Si è tenuto sabato 17 settembre ad isola della Scala la nona edizione del Concorso Risotto d’Oro delle Pro Loco Veronesi, all’interno della 50^ Fiera del Riso in programma dal 14 settembre al 9 ottobre 2016.

Nato nel 2007 e giunto alla sua decima edizione, il risotto d’Oro è un concorso gastronomico che si svolge all’interno della grande Kermesse della Fiera del Riso ad Isola Della Scala, con l’intento oltre che promuove il riso vialone nano anche la sua gastronomia legata al piatto dei risotti che in cucina si sposa con tutti i prodotti dell’agricoltura veronese.

I piatti sono preparati da cuochi non professionisti legati al mondo delle pro loco e che si alternano negli stand allestiti in occasione di feste, mostre e fiere. In varie occasioni ha partecipato ad eventi, fiere, mostre, feste e sagre, anche in realtà fuori provincia; promuovendo i prodotti, le tipicità, il territorio e le manifestazioni delle Pro Loco associate.

Un evento di grande interesse e di grande richiamo per la presenza di artisti della cucina e perché a questa gara “a tutto chicco”, le Pro Loco hanno creduto per valorizzare il settore enogastronomico della nostra provincia veronese.

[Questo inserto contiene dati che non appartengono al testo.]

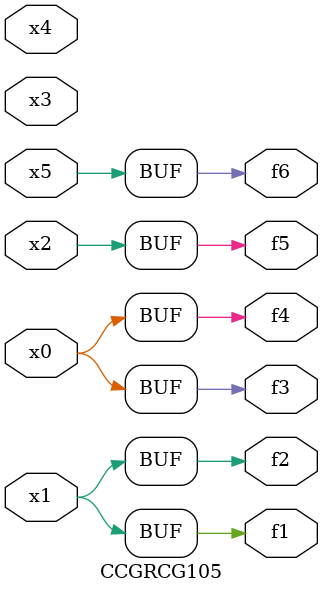
<source format=v>
module CCGRCG105(
	input x0, x1, x2, x3, x4, x5,
	output f1, f2, f3, f4, f5, f6
);
	assign f1 = x1;
	assign f2 = x1;
	assign f3 = x0;
	assign f4 = x0;
	assign f5 = x2;
	assign f6 = x5;
endmodule

</source>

L’ammissione dei cuochi partecipanti ha seguito un regolamento ben preciso, seguiti già nelle preselezioni: il divieto assoluto di essere cuochi o professionisti in servizio, essere residenti nel territorio veronese, sottostare al regolamento che prevede, per la scelta della pietanza, la tipicità, la qualità e l’aspetto del risotto.

Ebbene, la Proloco di Sona, capitanata da Alessandro Molon e Simone Fasoli – entrambi di Lugagnano – ha vinto il primo premio assoluto! Il nome del risotto vincente è “Risotto del cortile”, un nome che deriva dall’antica tradizione contadina sonese.

E’ un piatto tradizionale – ci spiegano i nostri due chef – da noi rivisitato con le tipiche caratteristiche dei risotti veneti. Molto fluido ‘all’onda’ con ingredienti semplici quali erbette di campo, sedano di Verona e carni bianche che si trovano nelle nostre campagne e nei cortili rurali, cucinato dalle famiglie di contadini nei giorni di festa.

Una grandissima soddisfazione per i nostri chef non-professionisti come prescritto dal rigoroso regolamento, ma bravi tanto quanto un professionista.

E’ un po’ come andare a vincere in casa della Juventus Non so se rendiamo l’idea!